Among all the extracted features, number of pulses, standard deviation of period, number of voice breaks, median pitch, mean pitch, PPE, DFA, and MFCC have contributed to the detection of PD with total no. of 18 coefficients. Among 42 coefficients from MFCC, only 11 are found to be significant and remaining 6 coefficients are contributed by other 6 features. It has been found that jitter, shimmer, harmonics, and RPDE features are insignificant features in the detection of PD.

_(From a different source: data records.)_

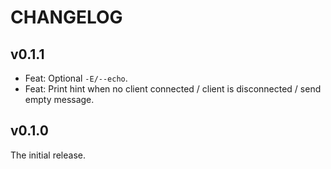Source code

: # CHANGELOG

## v0.1.1

- Feat: Optional `-E/--echo`.
- Feat: Print hint when no client connected / client is disconnected / send empty message.

## v0.1.0

The initial release.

Recognition of PD is one among the most important neurodegenerative disorder prevailing with humans is addressed in this work using speech samples. Spectral, voice quality and prosodic features are considered. Classification of these features to determine the PD individuals using RF gives better outcome in contrast to SVM. MFCC are the most preferred features compared to any other basic linear and non-linear dynamical features. Jitter, Shimmer, and RPDE does not significantly increase the accuracy by a considerable amount. RPDE has decreased the classification accuracy by 1%. Involvement of only two vowels of speech signal i.e. /a/ and /o/ recognition of a healthy and PD affected patient is determined with a classification accuracy of 94.77%. The application of feature reduction mechanism compacted 69 features to 18 features which have proven to be effective in PD detection. Feature reduction has reduced the complexity of the problem and also increased the overall accuracy by 0.38%. The analysis is language invariant and text independent. As the dataset is limited future work could be instigated with the collection of a larger dataset and test the effectiveness of the proposed algorithm. Additionally, along with /a/ and /o/ vowels, the data set could be extended to other sustained vowels, consonants, words and few numeric characters. This work could also be extended to precisely identify the stage of PD. With a larger data set speech correction systems of PD patients could be designed.